Please repeat every line of the data below word for word, leaving out the pictures.

# Dataset entries:
★ ★ ★ ★ ★
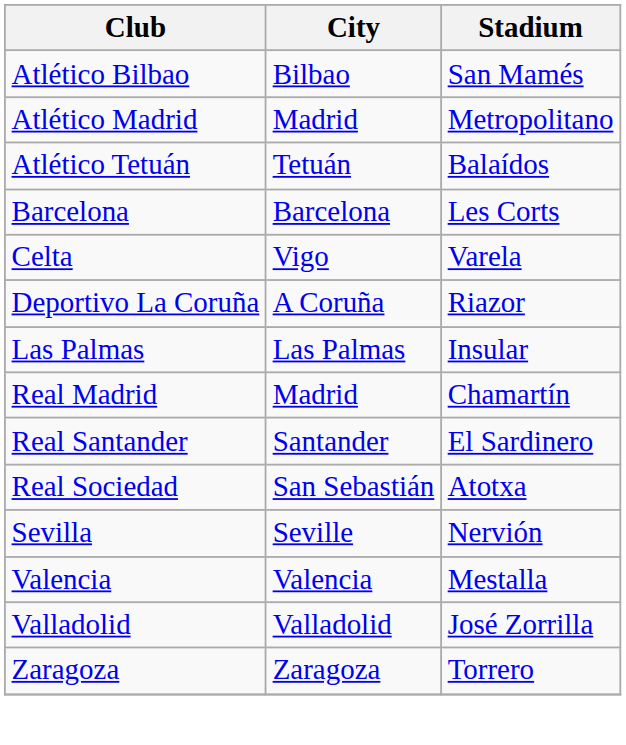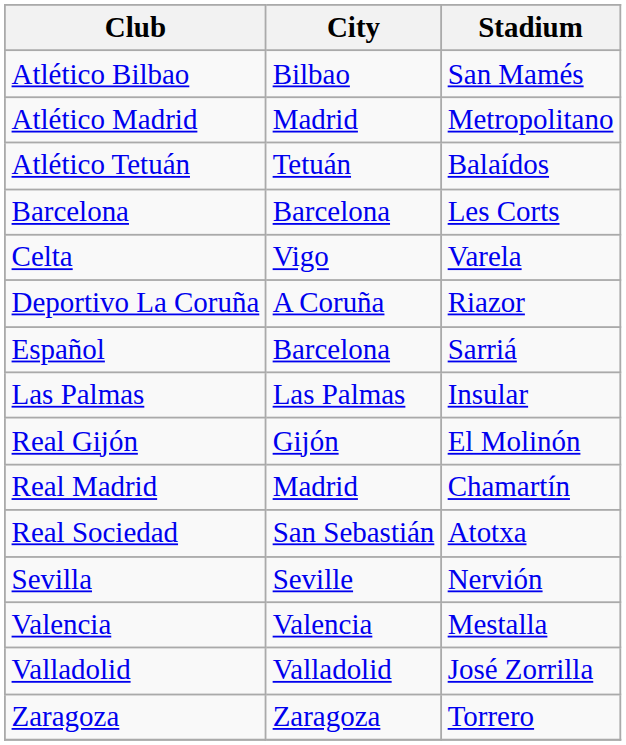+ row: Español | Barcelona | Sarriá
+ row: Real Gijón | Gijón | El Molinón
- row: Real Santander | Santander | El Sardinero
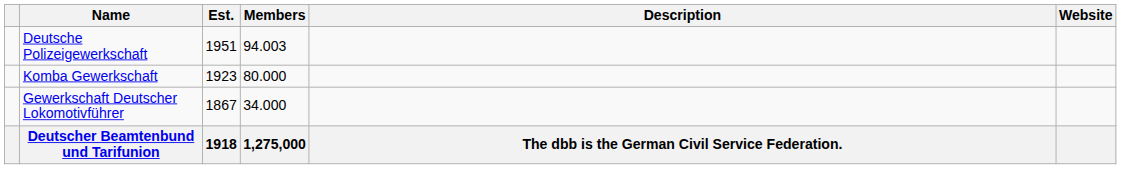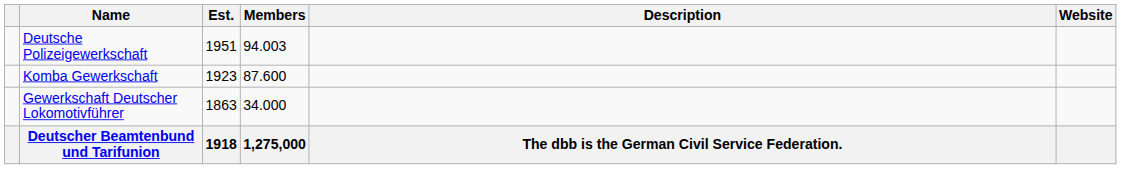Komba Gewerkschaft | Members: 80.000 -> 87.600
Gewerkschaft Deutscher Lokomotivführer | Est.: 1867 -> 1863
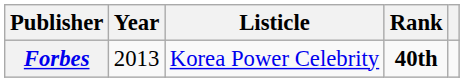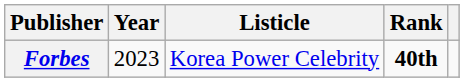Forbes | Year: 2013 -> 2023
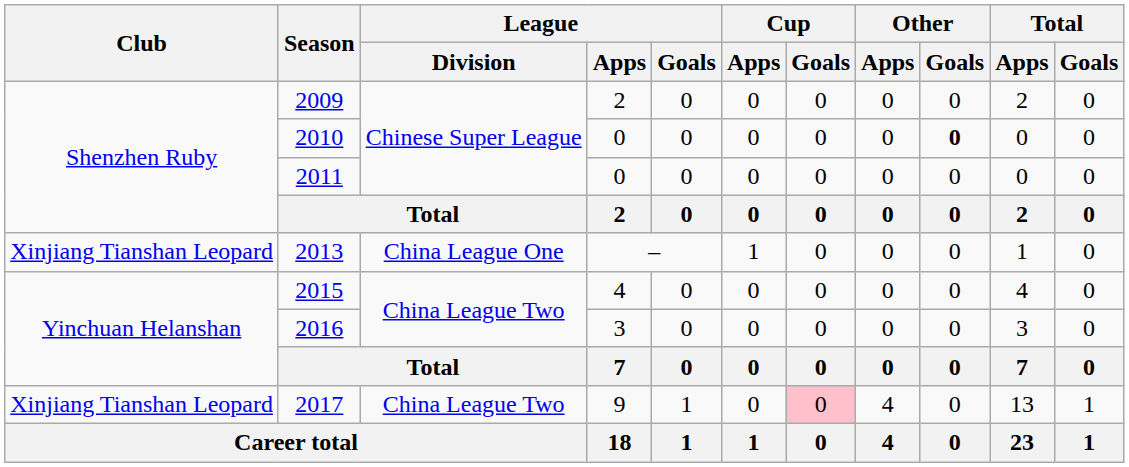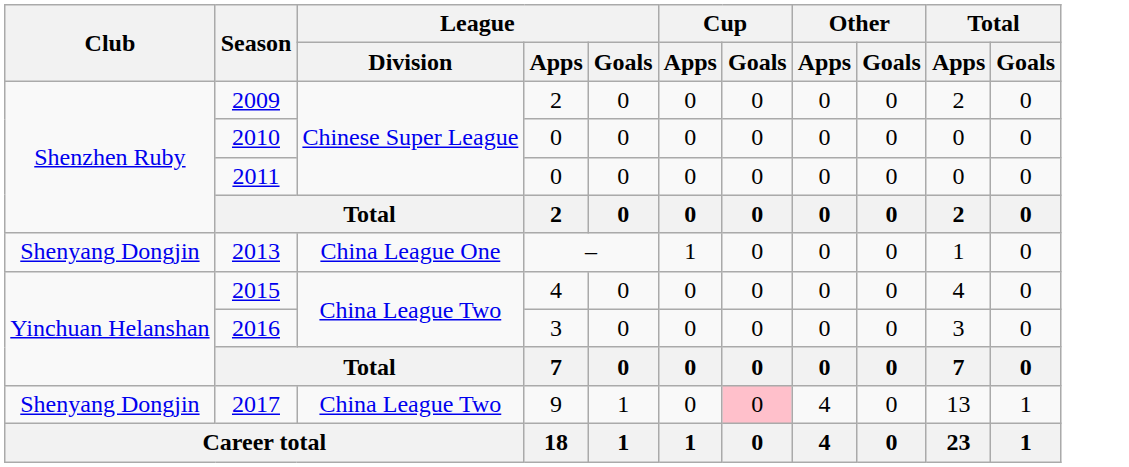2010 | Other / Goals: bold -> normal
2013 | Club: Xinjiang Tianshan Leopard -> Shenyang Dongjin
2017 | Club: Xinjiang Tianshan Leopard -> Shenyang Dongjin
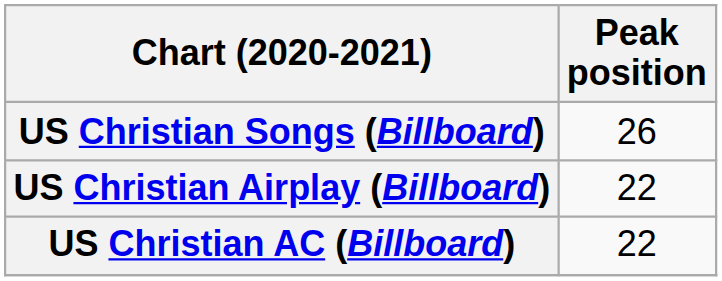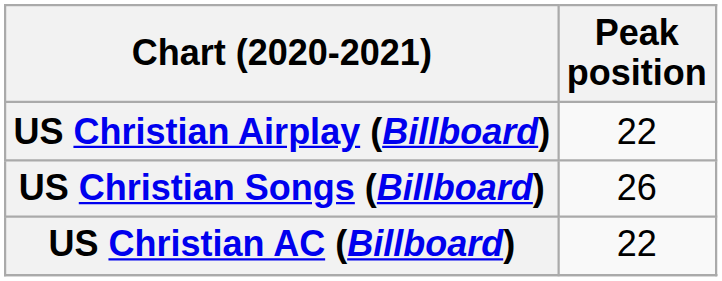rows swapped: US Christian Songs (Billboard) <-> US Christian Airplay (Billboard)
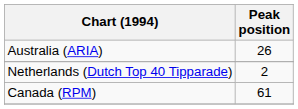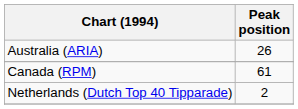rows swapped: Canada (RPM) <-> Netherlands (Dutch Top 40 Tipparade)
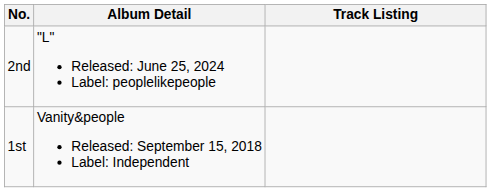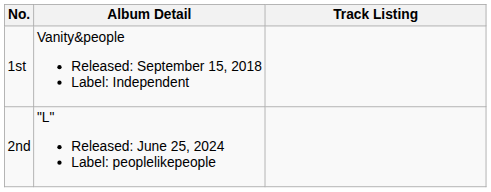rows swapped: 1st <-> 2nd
★ ★ ★ ★ ★
# Task answer:
+ row: Español | Barcelona | Sarriá
+ row: Real Gijón | Gijón | El Molinón
- row: Real Santander | Santander | El Sardinero
Komba Gewerkschaft | Members: 80.000 -> 87.600
Gewerkschaft Deutscher Lokomotivführer | Est.: 1867 -> 1863
Forbes | Year: 2013 -> 2023
2010 | Other / Goals: bold -> normal
2013 | Club: Xinjiang Tianshan Leopard -> Shenyang Dongjin
2017 | Club: Xinjiang Tianshan Leopard -> Shenyang Dongjin
rows swapped: US Christian Songs (Billboard) <-> US Christian Airplay (Billboard)
rows swapped: Canada (RPM) <-> Netherlands (Dutch Top 40 Tipparade)
rows swapped: 1st <-> 2nd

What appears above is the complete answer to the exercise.